By Issac Scott
Evergreeners frustrated with the lack of program options this quarter should pay close attention as the State Legislature meets this month, where lawmakers face a multi-billion dollar budget crisis that could have lasting impacts on Evergreen. Washingtonians have already felt the second largest tuition hikes in the nation since the 2008 recession, with tuition at Evergreen nearly doubling in the past six years due to major cuts in funding. The college prepared for a possible 15 percent cut ahead of this year’s legislative session, where lawmakers will negotiate a new budget for the next two year period.
As it stands, lawmakers could fly a Boeing airplane through the hole in Washington’s budget. The state expects to be about $4.4 billion short of what it needs to maintain current levels and implement newly mandated investments in K-12 education, according to the state Office of Financial Management (OFM). Three years ago, the Washington Supreme Court ruled in the McCleary decision that lawmakers were failing to adequately fund public schools. Then, in November’s midterm election, voters approved Initiative 1351 to build new schools and reduce K-12 class sizes, but did not include any measures to pay the price tag. The state estimates that to fully satisfy both demands would cost around $3.3 billion dollars over the next two years. That’s money may have to come out of existing state resources like Evergreen if no new taxes are implemented to pay for it.

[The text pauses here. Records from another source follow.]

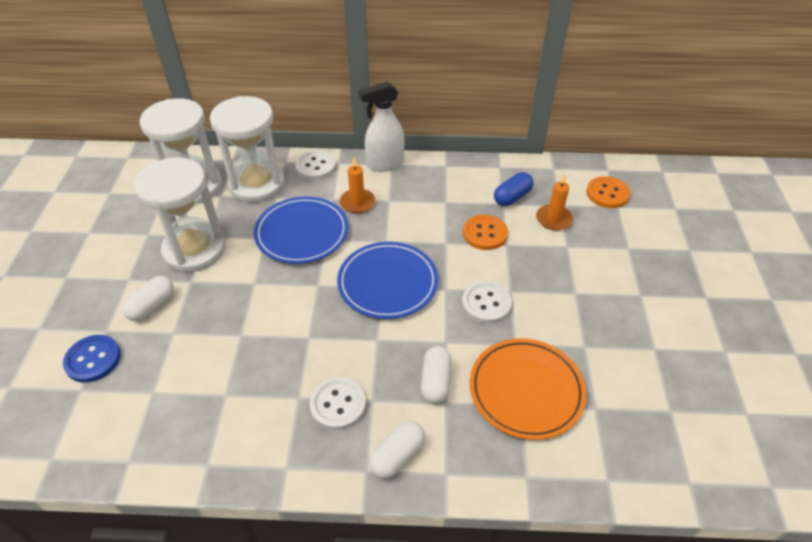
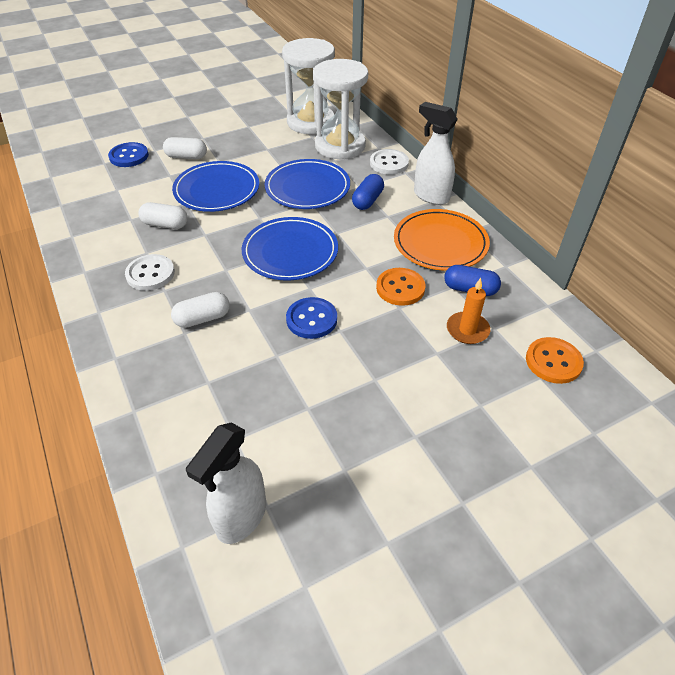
camera: 60 degrees right, 0 degrees up
white hourglass [134,157,226,272] -> none
orange candle [340,157,375,213] -> blue capsule [352,174,384,210]
white capsule [369,421,425,478] -> white capsule moved to [138,202,188,229]
white button [462,281,512,323] -> blue button [286,297,337,339]
orange plate [470,338,586,440] -> orange plate moved to [394,209,490,271]
none -> blue plate [172,161,259,212]
none -> white spray bottle [186,423,266,544]

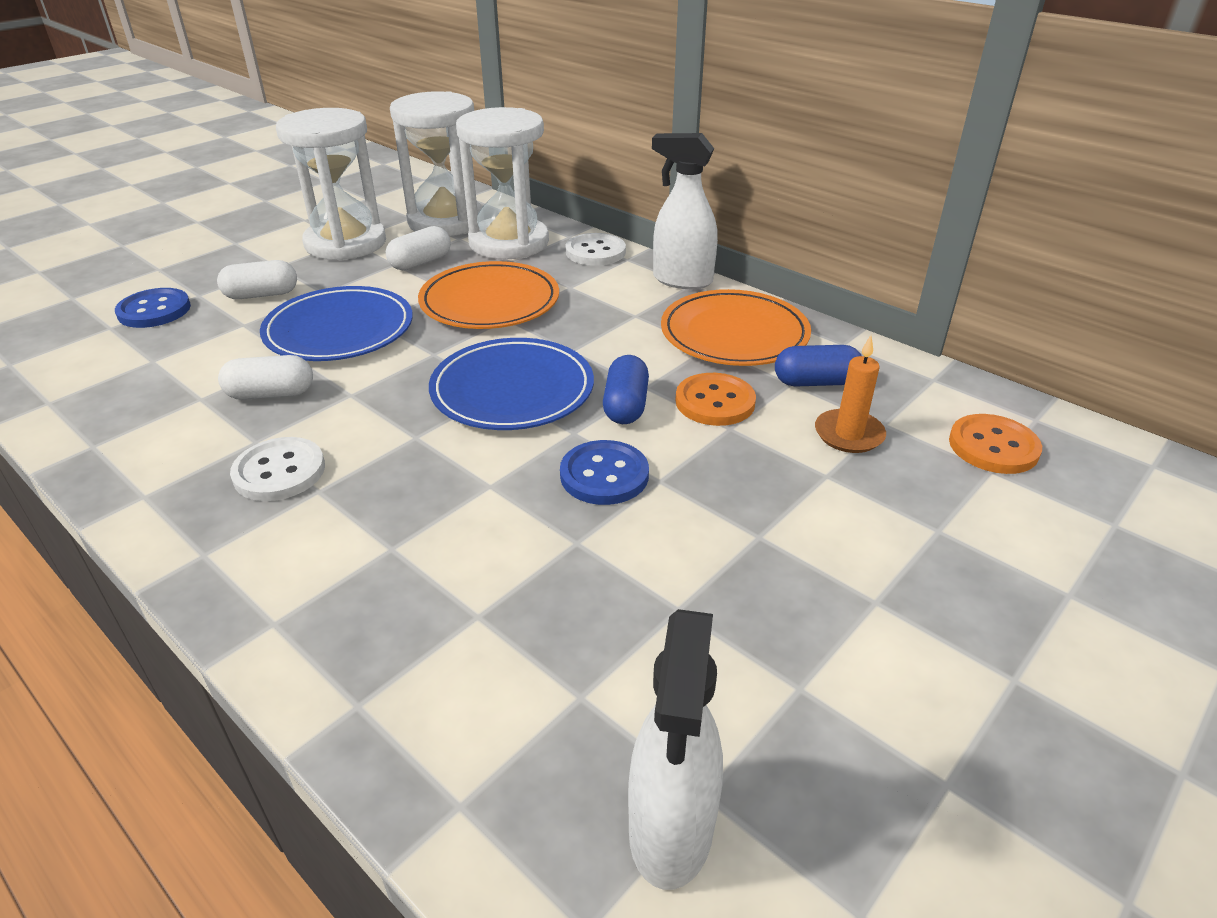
camera: 20 degrees left, 10 degrees down
white capsule [171,292,230,328] -> white capsule moved to [386,226,451,270]
blue plate [265,159,350,209] -> orange plate [418,261,559,329]
blue capsule [352,174,384,210] -> blue capsule moved to [603,355,649,424]
none -> white hourglass [276,108,386,260]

Meanwhile, existing state taxes are failing to provide adequate funding for what already is in place, about $1.2 billion short of what the state needs to maintain the status quo.
A main problem, according to Kim Justice, senior budget analyst at the nonpartisan Washington Budget and Policy Center, is Washington’s antiquated tax system which relies heavily on retail sales tax, and taxes the poor at higher rates than the wealthy.
“In Washington, people with lower incomes pay disproportionately more of their incomes in taxes,” Justice says. “If you make less than $20,000 a year you pay 17 percent of your income in taxes, and if you make more than $430,000 a year you pay only about 3 percent of your income in taxes. It is very upside down.”
Washington is one of only five states without any form of personal or corporate income tax, and relies heavily on retail sales tax. In 2013, the Institute on Taxation and Economic Policy condemned Washington’s tax system as the most regressive in the nation, meaning it most disproportionately taxes the poor compared to the wealthy. According to the Institute, “Washington is highest-tax state in the country for poor people.”
Because Washington taxes are not directly extracted from incomes, tax revenues have not kept pace with growing incomes as the economic recovery picks up speed, leaving the state deeply in the red.
Overall, tax revenue as a percentage of personal income in Washington is at a historic low, ranking 35th in the nation, according to the Office of Financial Management, equaling only about 9.7 percent of total income in the state. The OFM says if tax collections in Washington were at the U.S. average of 10.7 percent of income, the state would generate about $2.8 billion more a year in revenue.
Governor Jay Inslee has called for new taxes to stave off sweeping budget cuts. His proposed budget, released in December, would include a new capital gains tax to raise an estimated $1.6 billion by taxing high-end financial transactions like the sale of stocks, bonds, and properties.
“Washington has a structural budget problem—a problem largely the result of an unfair, antiquated, and inefficient revenue and tax system,” Inslee’s budget proposal states. “And our tax system places a disproportionately higher burden on low- and middle-income households.”
Inslee’s plan would use additional revenue from raising taxes and eliminating some industry tax breaks to freeze college tuition rates and boost education funding.
But new taxes are unlikely to make it into the final budget with Republicans in control of the state Senate for the first time in eight years.
“In my personal perspective, I think this may be the worst budget situation we’ve seen,” Justice says. After $10 billion in budget cuts following the global economic recession of 2008, Justice says, “we’re already operating at such a low level that even the status quo is not acceptable.”
Without new tax revenues to fill the gap, state programs face further cutbacks. Last year, Governor Inslee instructed every state agency, including Evergreen, to prepare budgets for 15 percent reductions in state funding. For Evergreen students, this could mean more of what we’ve already seen: exploding tuition costs, fewer class options, and staff layoffs.
Meanwhile, Washington has repeatedly conceded enormous tax breaks to corporations, such as Boeing, attempting to prevent jobs from migrating to different states. In 2013, Washington gave Boeing the largest tax break by a state to a corporation in history, valued at $8.7 billion over the next quarter-century, the Seattle Times reported. Regardless of receiving this concession from the state, Boeing announced in September plans to move 2,000 Seattle-area jobs to Oklahoma and Missouri by 2017, mostly high-paying engineering positions.
In the past six years, Washington-resident tuition at Evergreen increased over $3,800 while state funding to the college was cut nearly in half, according to the college’s budget office. Out-of state tuition went up over $7,500 in the same period. For the first time, Evergreen students now pay more of the college funding than does the state. Today, Washington pays only 38 percent of Evergreen’s budget, compared to 68 percent in the 2007-08 school year and 75 percent in 1990.